Unfortunately, people do not recognize such limits. Hazel writes, ‘…it occurred to me that the voracious ambition of humans is never sated by dreams coming true, because there is always the thought that everything might be done better and again.’ She also takes issue with the notion of people ‘wanting to leave a mark upon the world. Bequeathing a legacy. Outlasting death.’ In one scene, she berates Gus for his ‘obsession with, like, dying for something or leaving behind some great sign of your heroism or whatever’ and for his desire to live an extraordinary life. ‘It’s really mean of you to say that the only lives that matter are the ones that are lived for something or die for something. That’s a really mean thing to say to me.’ Later, Gus has learned his lesson, writing that ‘the marks humans leave are too often scars’ and that ‘we are like a bunch of dogs squirting on fire hydrants. We poison the groundwater with our toxic piss, marking everything MINE in a ridiculous attempt to survive our deaths.’ Here, the novel manages to squeeze in its condemnation for the damage we do to our planet, and the relentless drive for power, acquisition and private property. The world would probably be a better place if cared less about our legacies.
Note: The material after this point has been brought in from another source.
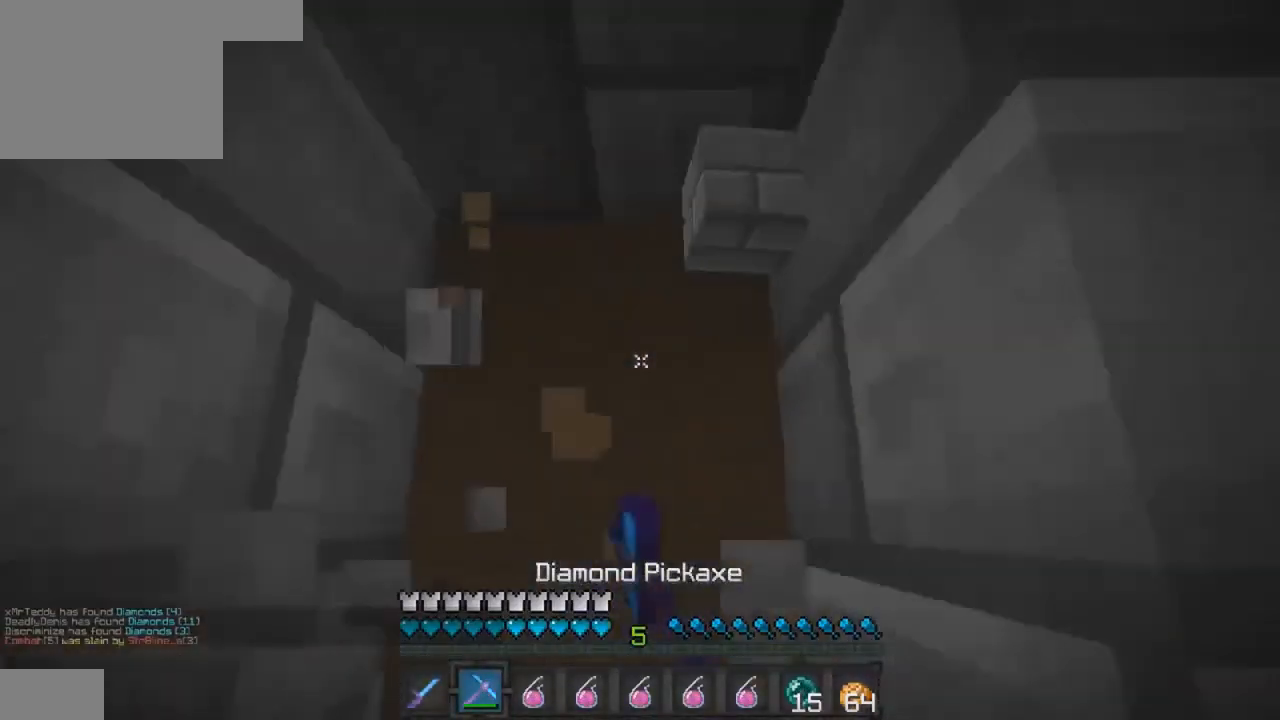
{"keys": ["w"], "events": [[500, "a", "up"]]}
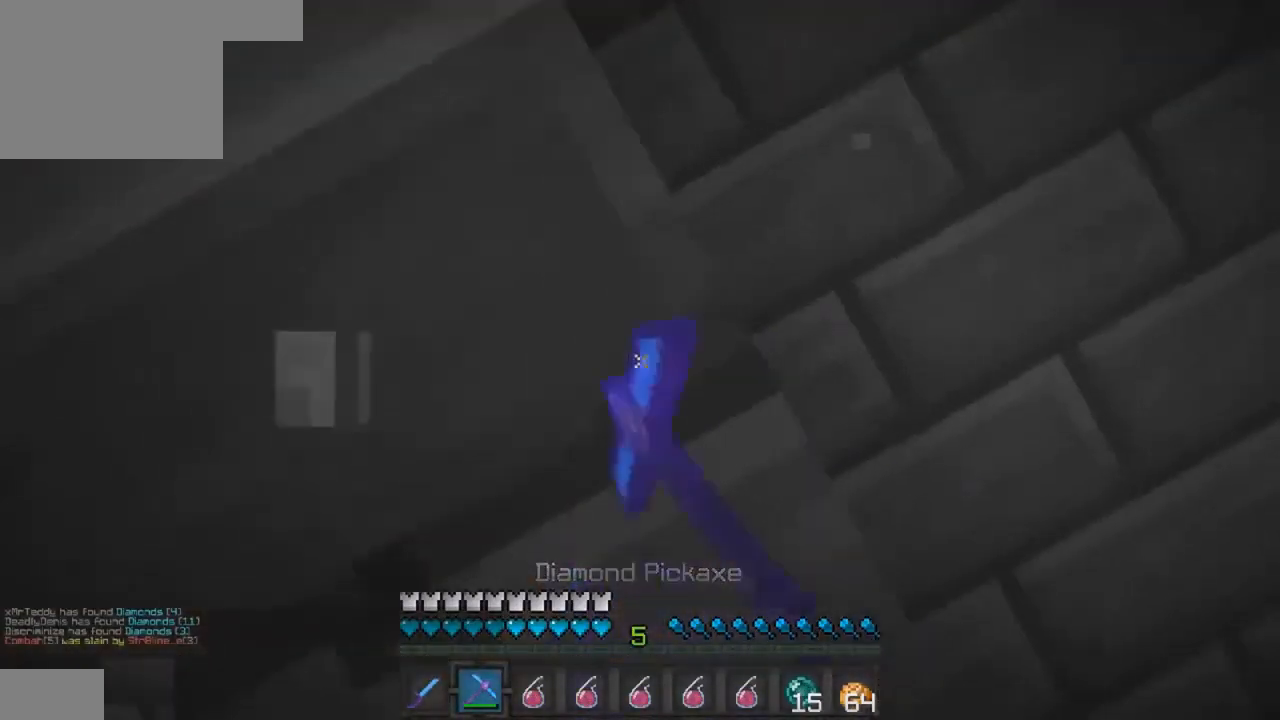
{"keys": [], "events": [[167, "w", "up"]]}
So how should we live life? Recognize and respect limitations. Be sensitive to pain, death, and suffering. Do that and you can walk lightly as Hazel does. Hazel is different. She walks lightly, old man. She walks lightly upon the earth. Hazel knows the truth: we’re as likely to hurt the universe as we are to help it, and we’re not likely to do either. People will say it’s sad that she leaves a lesser scar, that fewer remember her, that she was deeply but not widely loved. But it’s not sad….It’s triumphant. It’s heroic. Isn’t that real heroism? Like the doctors say: first, do no harm.’